On the plus side, putting together All Access every month netted me and my new girlfriend/future bride Tracey free passes to all the Starwood shows that we could tolerate. I remember seeing Dylan and Aerosmith and Joan Jett and probably a bunch more that we've forgotten. Plus, since Starwood paid Gus for the publication, he in turn threw a few dollars my way, the first (and last) money that I ever got from Palas for writing until he bought out my R Squared zine with Radio Lightning's money.

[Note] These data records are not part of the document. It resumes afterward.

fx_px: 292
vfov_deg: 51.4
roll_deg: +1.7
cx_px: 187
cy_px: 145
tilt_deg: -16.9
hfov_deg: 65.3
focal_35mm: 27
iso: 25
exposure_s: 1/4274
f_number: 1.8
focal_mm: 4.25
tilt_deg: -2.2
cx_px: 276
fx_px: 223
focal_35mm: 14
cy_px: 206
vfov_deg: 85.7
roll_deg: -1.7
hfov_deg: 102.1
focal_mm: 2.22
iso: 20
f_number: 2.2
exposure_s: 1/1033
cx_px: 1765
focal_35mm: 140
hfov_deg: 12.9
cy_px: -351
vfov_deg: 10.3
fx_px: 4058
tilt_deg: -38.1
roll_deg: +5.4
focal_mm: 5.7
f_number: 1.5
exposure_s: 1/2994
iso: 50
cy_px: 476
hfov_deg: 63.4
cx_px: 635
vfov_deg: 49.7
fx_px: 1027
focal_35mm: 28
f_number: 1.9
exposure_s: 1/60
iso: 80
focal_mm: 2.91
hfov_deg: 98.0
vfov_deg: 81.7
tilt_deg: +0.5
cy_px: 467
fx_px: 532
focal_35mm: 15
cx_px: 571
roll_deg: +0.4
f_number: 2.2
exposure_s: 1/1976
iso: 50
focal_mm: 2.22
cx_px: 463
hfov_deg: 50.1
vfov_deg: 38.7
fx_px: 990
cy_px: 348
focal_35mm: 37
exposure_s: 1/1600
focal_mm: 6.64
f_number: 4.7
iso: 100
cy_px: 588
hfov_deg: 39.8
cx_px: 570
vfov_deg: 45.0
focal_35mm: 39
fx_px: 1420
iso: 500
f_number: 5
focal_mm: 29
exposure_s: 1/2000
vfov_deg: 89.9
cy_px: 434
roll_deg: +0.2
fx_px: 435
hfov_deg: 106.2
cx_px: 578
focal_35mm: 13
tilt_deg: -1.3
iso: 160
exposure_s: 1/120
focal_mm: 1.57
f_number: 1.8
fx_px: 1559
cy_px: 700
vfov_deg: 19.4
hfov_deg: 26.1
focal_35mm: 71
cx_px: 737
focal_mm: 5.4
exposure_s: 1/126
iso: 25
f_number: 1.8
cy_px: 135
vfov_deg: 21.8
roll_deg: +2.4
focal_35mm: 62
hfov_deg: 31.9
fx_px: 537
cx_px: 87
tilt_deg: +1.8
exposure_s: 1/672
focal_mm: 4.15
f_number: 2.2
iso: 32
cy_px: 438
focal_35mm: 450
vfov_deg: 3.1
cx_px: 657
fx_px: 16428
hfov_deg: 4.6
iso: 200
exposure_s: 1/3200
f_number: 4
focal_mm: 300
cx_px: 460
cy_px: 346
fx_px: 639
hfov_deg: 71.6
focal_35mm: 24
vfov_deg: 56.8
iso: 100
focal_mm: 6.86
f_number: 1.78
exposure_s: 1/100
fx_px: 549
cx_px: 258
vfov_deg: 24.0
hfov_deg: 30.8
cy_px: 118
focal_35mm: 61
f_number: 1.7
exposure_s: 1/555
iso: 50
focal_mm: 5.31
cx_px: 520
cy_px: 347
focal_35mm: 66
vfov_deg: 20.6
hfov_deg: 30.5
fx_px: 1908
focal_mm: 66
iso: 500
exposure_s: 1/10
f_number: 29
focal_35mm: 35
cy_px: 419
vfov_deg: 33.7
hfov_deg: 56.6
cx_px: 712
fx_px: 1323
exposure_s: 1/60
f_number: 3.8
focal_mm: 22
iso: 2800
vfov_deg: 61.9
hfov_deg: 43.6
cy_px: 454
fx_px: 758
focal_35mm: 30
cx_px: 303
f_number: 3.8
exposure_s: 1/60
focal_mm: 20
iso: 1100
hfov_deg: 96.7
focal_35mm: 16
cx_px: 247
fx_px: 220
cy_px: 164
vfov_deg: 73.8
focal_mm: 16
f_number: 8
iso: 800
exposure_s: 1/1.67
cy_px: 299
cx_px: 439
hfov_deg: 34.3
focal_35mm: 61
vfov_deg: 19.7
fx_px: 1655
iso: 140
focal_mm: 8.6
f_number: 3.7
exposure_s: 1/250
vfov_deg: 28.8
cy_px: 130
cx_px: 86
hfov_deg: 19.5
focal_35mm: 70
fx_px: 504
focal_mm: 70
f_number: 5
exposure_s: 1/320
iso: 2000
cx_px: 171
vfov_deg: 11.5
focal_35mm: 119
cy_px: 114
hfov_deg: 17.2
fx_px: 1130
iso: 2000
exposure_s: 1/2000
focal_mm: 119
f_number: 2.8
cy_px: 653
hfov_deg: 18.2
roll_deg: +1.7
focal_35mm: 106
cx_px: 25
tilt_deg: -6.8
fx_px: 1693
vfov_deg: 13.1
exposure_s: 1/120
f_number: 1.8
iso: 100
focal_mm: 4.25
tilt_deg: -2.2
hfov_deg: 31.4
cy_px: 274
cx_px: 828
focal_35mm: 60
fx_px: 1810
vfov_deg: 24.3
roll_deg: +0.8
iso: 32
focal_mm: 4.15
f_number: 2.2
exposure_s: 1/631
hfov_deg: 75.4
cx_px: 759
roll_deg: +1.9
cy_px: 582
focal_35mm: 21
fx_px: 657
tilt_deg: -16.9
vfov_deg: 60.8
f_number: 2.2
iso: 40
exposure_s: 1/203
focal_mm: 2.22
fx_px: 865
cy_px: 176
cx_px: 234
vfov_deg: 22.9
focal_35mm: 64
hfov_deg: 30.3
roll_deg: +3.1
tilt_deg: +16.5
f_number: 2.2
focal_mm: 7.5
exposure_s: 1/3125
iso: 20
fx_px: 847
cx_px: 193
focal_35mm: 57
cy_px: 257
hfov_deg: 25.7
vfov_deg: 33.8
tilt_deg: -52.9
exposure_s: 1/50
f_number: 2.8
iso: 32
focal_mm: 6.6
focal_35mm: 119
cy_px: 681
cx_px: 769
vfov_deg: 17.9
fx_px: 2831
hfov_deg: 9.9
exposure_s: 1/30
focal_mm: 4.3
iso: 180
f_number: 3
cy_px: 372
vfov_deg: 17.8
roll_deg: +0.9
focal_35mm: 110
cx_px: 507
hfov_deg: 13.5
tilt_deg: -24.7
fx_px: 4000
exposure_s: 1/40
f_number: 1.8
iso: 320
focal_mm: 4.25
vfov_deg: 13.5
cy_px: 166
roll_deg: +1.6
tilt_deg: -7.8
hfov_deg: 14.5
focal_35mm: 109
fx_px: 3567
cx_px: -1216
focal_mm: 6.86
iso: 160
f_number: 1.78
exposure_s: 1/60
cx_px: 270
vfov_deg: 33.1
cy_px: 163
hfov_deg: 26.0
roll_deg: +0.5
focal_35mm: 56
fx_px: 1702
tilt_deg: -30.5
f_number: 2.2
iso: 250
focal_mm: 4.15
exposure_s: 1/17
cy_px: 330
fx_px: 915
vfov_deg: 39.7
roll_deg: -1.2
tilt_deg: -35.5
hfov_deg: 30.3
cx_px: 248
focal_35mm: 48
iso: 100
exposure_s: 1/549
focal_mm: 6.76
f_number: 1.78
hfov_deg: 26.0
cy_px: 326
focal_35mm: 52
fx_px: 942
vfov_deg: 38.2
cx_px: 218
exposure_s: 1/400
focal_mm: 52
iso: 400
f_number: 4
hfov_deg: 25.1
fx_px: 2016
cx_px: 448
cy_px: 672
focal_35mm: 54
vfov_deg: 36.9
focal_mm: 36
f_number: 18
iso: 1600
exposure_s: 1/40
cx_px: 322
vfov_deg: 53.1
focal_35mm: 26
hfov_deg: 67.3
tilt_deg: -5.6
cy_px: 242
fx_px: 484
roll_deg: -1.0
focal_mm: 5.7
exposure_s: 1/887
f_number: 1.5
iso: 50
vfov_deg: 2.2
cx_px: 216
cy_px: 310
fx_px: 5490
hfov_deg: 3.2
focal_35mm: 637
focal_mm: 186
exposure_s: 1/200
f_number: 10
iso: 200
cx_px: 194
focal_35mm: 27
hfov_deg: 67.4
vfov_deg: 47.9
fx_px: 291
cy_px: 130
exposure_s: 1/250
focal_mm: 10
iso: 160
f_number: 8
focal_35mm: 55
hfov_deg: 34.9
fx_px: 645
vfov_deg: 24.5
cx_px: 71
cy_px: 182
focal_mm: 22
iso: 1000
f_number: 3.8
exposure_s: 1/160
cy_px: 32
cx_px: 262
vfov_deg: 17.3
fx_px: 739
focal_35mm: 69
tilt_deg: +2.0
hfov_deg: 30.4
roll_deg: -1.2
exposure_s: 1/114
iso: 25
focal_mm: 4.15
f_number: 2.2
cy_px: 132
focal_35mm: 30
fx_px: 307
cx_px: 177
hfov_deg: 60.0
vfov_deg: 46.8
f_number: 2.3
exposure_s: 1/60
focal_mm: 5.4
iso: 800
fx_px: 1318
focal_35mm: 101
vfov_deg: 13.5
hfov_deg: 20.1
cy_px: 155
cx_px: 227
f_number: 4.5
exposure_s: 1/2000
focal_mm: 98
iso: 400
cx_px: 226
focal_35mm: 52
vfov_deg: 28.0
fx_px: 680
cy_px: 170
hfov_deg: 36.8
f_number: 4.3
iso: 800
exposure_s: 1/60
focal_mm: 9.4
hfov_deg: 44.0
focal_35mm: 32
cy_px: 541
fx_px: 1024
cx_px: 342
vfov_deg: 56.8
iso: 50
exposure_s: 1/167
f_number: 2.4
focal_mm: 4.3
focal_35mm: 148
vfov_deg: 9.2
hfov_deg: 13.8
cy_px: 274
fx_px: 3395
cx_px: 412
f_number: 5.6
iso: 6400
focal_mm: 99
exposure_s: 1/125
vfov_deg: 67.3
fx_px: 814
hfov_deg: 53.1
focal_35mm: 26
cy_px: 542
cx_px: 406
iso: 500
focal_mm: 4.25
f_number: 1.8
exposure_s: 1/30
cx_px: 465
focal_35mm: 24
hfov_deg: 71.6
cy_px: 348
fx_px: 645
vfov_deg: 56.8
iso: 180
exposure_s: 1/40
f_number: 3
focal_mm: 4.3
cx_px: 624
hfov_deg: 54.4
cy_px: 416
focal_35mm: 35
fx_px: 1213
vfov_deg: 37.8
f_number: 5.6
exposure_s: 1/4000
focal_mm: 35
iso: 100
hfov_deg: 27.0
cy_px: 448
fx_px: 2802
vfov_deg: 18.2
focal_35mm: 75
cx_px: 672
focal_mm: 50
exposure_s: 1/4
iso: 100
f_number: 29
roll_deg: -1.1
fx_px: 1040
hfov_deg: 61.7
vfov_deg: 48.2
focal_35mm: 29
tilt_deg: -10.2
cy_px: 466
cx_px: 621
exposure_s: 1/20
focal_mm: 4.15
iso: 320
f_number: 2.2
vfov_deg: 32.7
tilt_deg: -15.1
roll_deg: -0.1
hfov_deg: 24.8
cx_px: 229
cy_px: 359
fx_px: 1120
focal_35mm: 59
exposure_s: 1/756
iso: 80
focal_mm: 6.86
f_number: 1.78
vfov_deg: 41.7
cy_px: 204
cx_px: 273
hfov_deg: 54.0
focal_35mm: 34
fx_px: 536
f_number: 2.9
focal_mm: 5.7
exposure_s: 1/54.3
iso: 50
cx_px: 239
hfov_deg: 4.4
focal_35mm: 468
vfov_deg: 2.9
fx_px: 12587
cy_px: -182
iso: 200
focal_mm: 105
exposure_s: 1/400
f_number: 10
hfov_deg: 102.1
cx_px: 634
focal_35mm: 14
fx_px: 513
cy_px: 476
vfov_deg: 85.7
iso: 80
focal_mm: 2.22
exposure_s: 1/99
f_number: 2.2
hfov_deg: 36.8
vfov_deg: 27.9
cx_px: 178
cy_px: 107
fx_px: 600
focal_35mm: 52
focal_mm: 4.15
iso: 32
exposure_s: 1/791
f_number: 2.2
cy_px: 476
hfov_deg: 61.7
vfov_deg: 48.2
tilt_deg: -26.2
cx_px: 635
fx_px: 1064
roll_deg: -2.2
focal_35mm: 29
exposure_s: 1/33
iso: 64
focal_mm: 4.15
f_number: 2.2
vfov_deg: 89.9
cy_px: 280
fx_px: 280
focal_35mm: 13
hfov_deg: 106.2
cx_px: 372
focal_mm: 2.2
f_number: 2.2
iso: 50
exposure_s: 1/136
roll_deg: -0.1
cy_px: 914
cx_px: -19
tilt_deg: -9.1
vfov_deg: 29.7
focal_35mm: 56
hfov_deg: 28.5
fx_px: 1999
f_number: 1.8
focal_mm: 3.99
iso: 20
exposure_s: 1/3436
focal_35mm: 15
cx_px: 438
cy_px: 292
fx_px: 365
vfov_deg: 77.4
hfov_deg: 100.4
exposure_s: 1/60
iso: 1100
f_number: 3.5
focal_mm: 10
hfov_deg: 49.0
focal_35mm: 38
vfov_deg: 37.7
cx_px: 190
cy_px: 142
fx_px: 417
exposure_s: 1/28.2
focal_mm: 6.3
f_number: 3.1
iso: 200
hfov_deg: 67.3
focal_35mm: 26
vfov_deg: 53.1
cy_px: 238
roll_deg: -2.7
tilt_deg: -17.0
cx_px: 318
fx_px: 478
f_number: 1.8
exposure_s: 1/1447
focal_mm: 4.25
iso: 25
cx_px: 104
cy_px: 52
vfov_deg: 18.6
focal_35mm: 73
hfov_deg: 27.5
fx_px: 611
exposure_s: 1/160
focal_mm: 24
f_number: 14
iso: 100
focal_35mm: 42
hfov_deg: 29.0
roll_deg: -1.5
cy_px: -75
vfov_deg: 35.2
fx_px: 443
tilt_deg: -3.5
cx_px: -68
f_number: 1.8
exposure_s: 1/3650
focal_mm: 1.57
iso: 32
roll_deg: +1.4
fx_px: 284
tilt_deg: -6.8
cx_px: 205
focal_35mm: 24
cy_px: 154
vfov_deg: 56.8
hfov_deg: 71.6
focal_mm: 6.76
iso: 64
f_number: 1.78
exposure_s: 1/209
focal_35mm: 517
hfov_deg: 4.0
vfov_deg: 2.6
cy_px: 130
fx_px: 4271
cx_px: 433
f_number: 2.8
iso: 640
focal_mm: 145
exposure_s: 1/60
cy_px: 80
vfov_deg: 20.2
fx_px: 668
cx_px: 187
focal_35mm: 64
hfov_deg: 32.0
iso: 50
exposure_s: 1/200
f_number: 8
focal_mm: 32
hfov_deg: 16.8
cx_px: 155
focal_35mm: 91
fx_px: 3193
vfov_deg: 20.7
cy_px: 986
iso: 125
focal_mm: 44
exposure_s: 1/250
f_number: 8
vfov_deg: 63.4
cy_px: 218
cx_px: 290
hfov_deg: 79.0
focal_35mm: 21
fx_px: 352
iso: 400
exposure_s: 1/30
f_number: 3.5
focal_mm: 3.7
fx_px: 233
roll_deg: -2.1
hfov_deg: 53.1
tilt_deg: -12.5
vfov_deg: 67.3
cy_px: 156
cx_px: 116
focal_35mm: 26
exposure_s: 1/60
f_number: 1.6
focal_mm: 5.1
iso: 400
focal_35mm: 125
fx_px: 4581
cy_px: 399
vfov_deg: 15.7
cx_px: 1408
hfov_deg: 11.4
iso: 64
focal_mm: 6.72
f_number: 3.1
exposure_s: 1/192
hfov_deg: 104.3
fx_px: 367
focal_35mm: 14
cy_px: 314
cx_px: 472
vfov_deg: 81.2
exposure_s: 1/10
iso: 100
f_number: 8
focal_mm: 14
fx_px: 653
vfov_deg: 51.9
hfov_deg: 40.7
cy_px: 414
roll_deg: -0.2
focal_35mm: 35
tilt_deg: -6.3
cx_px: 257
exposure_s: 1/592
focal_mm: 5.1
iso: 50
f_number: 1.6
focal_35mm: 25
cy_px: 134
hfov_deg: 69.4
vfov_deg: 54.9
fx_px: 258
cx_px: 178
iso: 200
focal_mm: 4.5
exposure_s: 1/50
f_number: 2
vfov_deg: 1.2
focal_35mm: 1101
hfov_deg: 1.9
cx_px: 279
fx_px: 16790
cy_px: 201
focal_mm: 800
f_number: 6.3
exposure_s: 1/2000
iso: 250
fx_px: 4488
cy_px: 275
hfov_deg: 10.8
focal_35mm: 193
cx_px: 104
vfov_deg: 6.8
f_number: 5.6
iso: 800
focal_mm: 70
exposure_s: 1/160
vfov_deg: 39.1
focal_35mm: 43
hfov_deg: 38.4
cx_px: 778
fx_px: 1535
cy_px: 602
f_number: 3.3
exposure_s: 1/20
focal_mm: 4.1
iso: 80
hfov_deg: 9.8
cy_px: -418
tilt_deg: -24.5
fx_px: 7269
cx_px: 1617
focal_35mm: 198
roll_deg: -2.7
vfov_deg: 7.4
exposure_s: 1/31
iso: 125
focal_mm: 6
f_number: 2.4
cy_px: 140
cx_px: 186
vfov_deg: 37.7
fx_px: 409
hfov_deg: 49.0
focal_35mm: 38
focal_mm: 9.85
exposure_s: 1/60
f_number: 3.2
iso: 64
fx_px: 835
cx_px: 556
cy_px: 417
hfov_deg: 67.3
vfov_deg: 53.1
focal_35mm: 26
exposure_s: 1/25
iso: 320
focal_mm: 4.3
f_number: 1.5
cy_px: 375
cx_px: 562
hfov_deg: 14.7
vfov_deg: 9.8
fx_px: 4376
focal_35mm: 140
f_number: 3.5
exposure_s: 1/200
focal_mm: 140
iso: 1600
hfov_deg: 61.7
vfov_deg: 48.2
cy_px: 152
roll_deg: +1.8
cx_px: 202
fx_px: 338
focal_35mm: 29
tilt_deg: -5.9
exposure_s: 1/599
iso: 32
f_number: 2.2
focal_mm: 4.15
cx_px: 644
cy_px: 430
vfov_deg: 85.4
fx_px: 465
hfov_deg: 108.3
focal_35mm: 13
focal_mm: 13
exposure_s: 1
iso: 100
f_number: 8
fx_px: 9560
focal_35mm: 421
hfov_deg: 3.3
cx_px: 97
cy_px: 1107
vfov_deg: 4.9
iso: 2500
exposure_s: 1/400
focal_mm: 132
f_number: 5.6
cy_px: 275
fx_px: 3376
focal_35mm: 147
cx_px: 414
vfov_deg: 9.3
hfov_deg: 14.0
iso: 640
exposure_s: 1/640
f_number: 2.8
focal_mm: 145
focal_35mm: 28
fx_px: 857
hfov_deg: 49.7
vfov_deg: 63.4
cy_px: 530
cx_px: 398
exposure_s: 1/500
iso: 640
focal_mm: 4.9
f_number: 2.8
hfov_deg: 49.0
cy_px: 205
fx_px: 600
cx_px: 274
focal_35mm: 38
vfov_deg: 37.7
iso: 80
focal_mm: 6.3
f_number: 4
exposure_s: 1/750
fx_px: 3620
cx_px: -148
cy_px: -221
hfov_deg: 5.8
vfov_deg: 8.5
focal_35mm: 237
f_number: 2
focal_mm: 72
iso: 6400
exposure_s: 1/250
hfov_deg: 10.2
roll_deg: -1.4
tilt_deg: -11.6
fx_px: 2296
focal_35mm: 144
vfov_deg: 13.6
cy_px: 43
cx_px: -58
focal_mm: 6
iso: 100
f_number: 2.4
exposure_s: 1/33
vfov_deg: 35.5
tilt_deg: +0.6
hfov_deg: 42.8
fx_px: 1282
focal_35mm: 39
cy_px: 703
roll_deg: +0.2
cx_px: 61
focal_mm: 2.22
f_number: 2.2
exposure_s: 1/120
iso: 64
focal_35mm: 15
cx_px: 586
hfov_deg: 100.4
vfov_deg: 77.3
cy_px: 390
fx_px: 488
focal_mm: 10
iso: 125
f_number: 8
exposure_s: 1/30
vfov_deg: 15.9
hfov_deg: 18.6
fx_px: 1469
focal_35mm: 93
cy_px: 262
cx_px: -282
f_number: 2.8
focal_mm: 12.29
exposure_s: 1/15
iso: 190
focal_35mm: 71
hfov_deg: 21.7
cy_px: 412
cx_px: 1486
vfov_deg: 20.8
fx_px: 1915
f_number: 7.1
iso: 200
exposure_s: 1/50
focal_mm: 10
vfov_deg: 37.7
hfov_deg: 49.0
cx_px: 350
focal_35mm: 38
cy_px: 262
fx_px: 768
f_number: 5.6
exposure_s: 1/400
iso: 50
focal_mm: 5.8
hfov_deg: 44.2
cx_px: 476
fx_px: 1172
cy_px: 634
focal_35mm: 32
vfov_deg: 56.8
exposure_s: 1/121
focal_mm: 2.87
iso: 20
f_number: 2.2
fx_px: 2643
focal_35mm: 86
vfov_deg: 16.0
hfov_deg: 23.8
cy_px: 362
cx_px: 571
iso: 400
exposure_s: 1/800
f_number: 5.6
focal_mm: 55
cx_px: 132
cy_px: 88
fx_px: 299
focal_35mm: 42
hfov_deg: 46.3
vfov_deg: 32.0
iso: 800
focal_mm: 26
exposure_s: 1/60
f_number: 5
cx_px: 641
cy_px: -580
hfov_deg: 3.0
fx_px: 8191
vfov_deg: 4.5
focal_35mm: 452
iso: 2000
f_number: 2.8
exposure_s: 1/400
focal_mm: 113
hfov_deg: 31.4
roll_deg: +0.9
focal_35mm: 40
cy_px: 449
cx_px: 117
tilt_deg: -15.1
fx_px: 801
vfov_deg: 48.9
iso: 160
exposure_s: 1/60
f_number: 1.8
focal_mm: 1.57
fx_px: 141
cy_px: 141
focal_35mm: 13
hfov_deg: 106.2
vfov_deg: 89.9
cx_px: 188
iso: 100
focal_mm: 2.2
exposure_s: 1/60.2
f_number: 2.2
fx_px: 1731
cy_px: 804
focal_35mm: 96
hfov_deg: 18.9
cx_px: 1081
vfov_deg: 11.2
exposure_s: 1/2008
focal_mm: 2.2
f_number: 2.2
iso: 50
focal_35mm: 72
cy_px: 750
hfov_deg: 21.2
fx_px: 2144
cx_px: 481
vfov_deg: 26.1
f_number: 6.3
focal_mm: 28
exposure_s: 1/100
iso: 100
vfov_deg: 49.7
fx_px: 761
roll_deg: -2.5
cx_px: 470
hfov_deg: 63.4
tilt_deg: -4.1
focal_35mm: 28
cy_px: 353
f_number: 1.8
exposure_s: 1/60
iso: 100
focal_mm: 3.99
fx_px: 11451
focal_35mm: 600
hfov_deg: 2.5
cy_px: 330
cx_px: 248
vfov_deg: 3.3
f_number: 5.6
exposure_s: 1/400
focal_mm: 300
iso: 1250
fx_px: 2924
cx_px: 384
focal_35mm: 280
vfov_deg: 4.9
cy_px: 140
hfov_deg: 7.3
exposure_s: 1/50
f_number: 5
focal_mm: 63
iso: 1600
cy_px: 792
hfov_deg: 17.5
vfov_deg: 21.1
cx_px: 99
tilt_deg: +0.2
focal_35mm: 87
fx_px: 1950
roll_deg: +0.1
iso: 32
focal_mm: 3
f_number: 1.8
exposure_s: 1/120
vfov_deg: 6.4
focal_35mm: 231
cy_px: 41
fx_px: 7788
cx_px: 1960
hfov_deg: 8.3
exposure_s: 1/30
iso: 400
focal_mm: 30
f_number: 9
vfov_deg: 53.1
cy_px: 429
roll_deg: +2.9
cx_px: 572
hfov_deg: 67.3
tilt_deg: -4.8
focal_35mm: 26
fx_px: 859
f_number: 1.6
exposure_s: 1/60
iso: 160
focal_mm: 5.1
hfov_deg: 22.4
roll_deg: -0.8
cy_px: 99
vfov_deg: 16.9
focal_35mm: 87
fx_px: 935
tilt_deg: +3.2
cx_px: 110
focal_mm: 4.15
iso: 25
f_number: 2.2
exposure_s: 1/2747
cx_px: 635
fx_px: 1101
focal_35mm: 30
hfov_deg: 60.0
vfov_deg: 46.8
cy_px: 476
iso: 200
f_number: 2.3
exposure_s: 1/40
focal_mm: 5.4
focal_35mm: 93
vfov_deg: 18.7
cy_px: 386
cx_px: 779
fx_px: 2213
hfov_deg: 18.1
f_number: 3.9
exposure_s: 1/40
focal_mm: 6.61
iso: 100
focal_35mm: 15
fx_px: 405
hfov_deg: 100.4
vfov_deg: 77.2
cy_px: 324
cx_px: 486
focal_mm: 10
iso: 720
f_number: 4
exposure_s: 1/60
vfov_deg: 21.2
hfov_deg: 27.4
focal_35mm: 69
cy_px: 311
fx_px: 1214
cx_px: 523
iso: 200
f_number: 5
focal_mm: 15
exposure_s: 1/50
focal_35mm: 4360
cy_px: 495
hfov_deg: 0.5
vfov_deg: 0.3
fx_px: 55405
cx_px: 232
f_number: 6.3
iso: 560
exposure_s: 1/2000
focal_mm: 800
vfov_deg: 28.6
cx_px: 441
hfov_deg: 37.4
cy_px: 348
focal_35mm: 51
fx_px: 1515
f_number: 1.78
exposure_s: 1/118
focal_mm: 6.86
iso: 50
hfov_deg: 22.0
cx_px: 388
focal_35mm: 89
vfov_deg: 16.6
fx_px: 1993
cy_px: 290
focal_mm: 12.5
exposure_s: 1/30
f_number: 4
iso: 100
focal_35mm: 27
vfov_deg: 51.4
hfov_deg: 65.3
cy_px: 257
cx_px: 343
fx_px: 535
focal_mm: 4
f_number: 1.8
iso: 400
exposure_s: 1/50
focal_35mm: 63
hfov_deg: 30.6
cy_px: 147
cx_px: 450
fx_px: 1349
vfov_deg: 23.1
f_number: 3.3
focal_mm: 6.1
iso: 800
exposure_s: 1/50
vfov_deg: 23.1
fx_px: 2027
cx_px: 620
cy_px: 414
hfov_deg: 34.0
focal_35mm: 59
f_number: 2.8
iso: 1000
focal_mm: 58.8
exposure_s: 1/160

It was a summer that I was trying (and failing miserably) to make a living as a freelance writer and the All Access paydays represented the bulk of my income that year, even if I had to pry every dollar out of Gus' clenched fists.

I hadn't been to Starwood, or whatever they were calling it, for years before moving. Even if you got on the guest list of an artist for a show, you had to pay outrageous parking fees and deal with obscene traffic jams and the resulting road rage going in (and out) of the venue. Beer and coke prices were too damn high, the crowd too often obnoxious, and during the past few years, the shows promoted at the venue held little interest. As is often the case, the best touring shows each summer passed Nashville by and fans had to travel to Atlanta or Charlotte to catch bands.

No matter how you slice it, however, Starwood Amphitheatre had a lasting impact on Nashville's music scene; it was the 800-pound gorilla that you couldn't ignore. It will be missed by many of the city's mainstream music fans who have fond memories of their favorite shows at the venue. In the end, Starwood proved to be another casualty of the changes and declining fortunes experienced by the music industry over the past decade, and I doubt that another venue like Starwood will be built in Nashville in the future...and that's a sad thing, indeed.